When you reach the line with "vase [509,149,610,307] ->" in the data below, begin printing lines exactly, and stop once the line with "none -> red mug [210,489,278,563]" has been printed.

(Given data)

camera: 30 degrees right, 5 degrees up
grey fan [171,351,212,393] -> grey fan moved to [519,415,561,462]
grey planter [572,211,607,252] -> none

(End Given data)
(Given data)

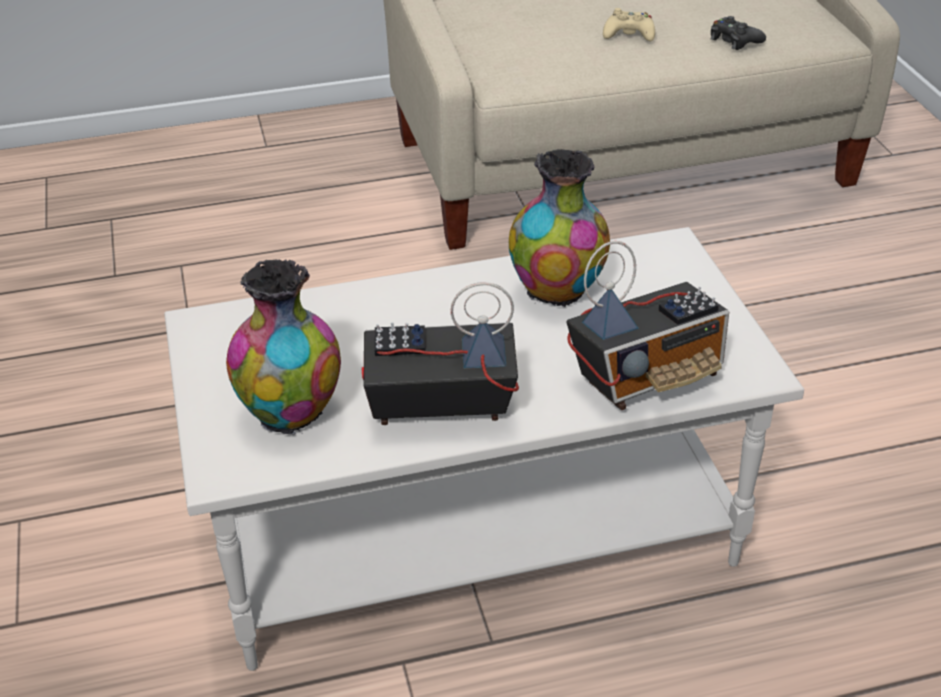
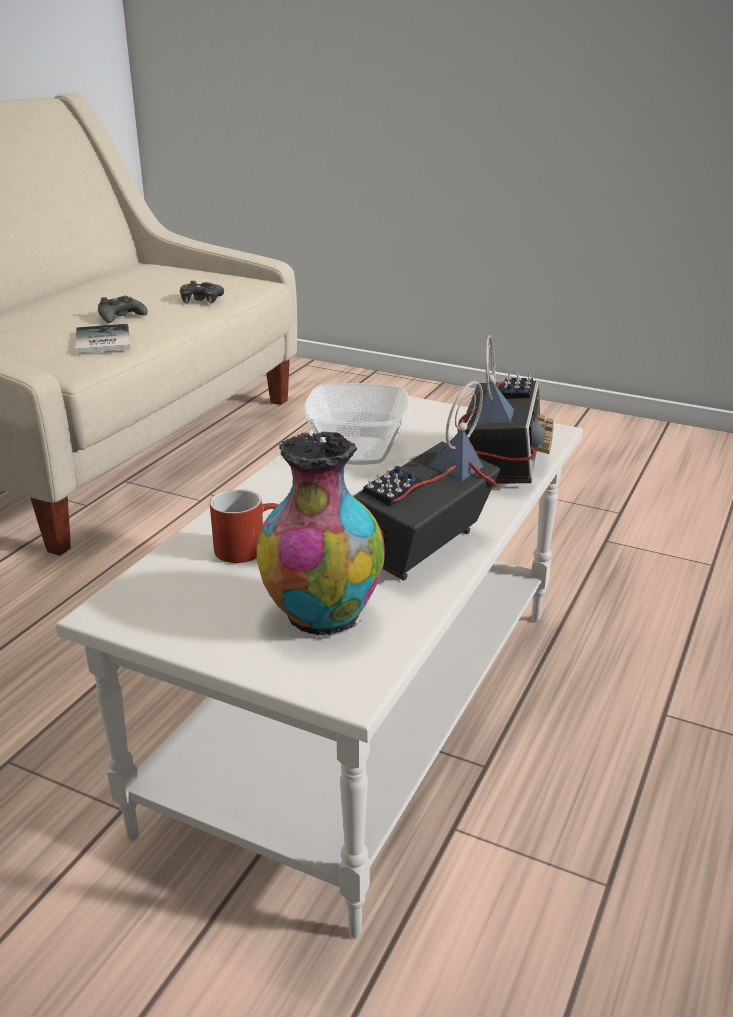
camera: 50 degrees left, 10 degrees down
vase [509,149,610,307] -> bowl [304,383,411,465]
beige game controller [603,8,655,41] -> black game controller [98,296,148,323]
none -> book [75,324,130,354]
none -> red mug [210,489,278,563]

(End Given data)

** Exercise response **
vase [509,149,610,307] -> bowl [304,383,411,465]
beige game controller [603,8,655,41] -> black game controller [98,296,148,323]
none -> book [75,324,130,354]
none -> red mug [210,489,278,563]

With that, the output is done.